-- TEXTO PROPORCIONADO --
········
La memoria, ese espacio de
nuestra mente en el que albergamos todos esos pedazos de tiempo en los que éramos
otros, quizás los mismos, pero en contextos distintos. Esa memoria que nos mata
a veces con el collage de historias que
construyen caminos que van surcando nuestros rincones más sensibles, es la
misma que nos llena de una nostalgia sonriente cuando revivimos ese antes que
sigue tan presente.
Recuerdo la escuela, el
edificio que se mostraba enorme ante mis ojos, el patio, los palos de mango. El
reencuentro con todos esos alumnos de épocas diferentes me ayudó a entender que
simplemente no podemos evitar pertenecer a algo. A una comunidad, a un grupo de
amigos, a un grupo de estudio, a un taller literario, a una familia. Ellos
estuvieron antes y después de que yo en ese mismo espacio. Algunos recorrieron
esos pasillos cuando aún no tenían baldosas, y otros los recorrieron cuando la
sala de informática tenía internet banda ancha.
Yo recorrí esos pasillos
cuando faltaba un año para cambiar el uniforme. Conocí a mis amigos en ese patio eterno, el mismo en
el que desplegábamos la imaginación para construir historias de culebrones en los que los protagonistas terminaban
felices. Comimos en el restaurante un “chosy de pollo” que luego descubrimos no
se llamaba así y un jugo de corozo fermentado.
········
-- EXTRACTOS DEL MATERIAL --
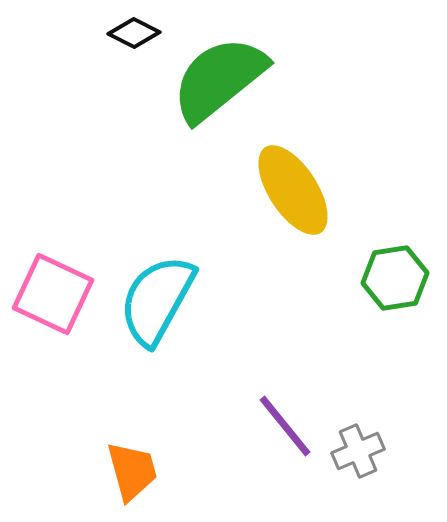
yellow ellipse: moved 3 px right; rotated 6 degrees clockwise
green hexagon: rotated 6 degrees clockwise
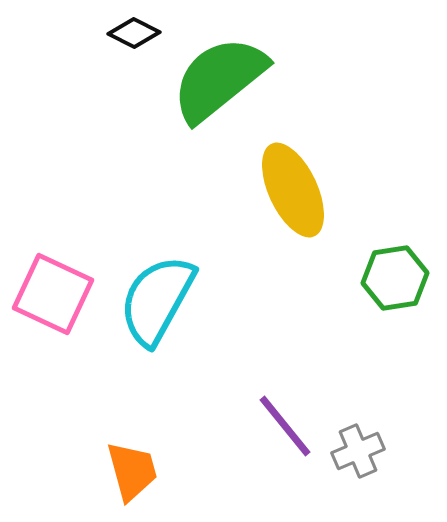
yellow ellipse: rotated 8 degrees clockwise
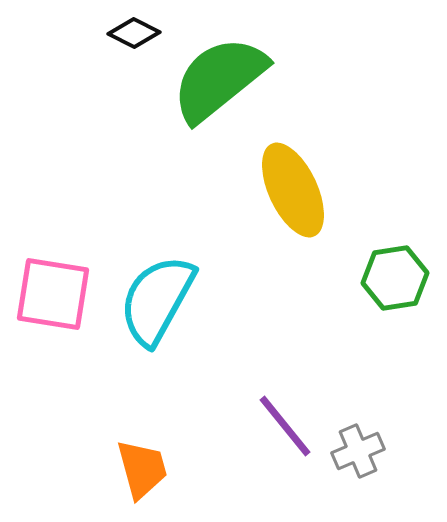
pink square: rotated 16 degrees counterclockwise
orange trapezoid: moved 10 px right, 2 px up
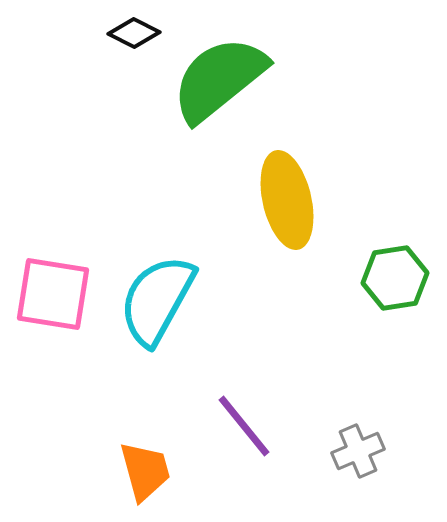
yellow ellipse: moved 6 px left, 10 px down; rotated 12 degrees clockwise
purple line: moved 41 px left
orange trapezoid: moved 3 px right, 2 px down
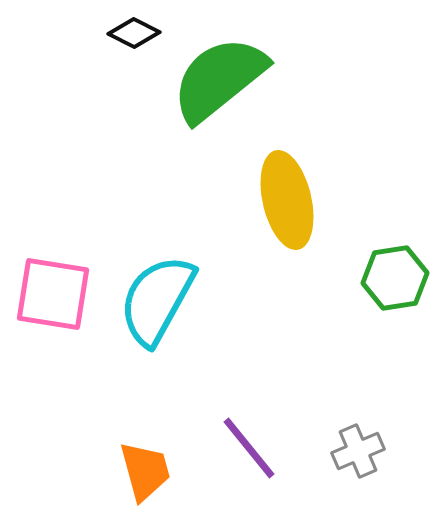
purple line: moved 5 px right, 22 px down
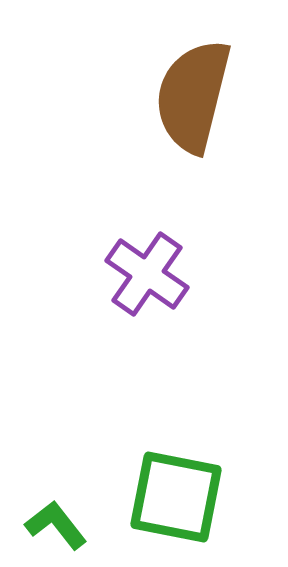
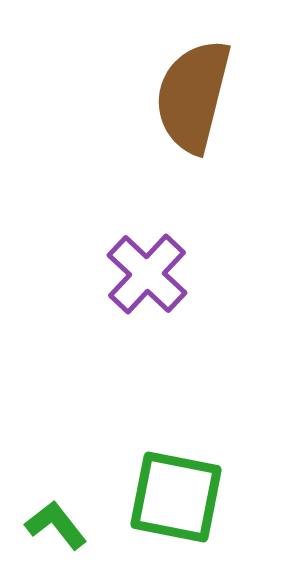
purple cross: rotated 8 degrees clockwise
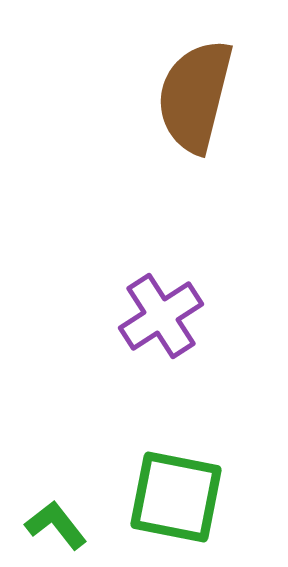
brown semicircle: moved 2 px right
purple cross: moved 14 px right, 42 px down; rotated 14 degrees clockwise
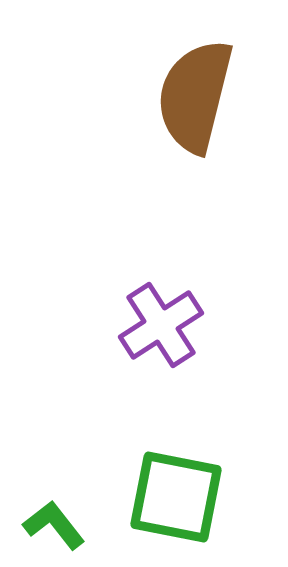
purple cross: moved 9 px down
green L-shape: moved 2 px left
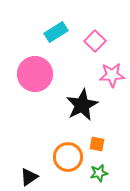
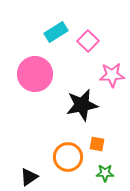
pink square: moved 7 px left
black star: rotated 16 degrees clockwise
green star: moved 6 px right; rotated 12 degrees clockwise
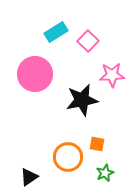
black star: moved 5 px up
green star: rotated 24 degrees counterclockwise
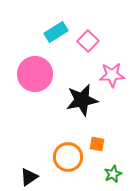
green star: moved 8 px right, 1 px down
········
-- INSTRUCCIÓN ESCRITA --
Enumera todo aquello a lo que, según el texto sobre la memoria, no podemos evitar pertenecer.

-- RESULTADO --
- A una comunidad
- A un grupo de amigos
- A un grupo de estudio
- A un taller literario
- A una familia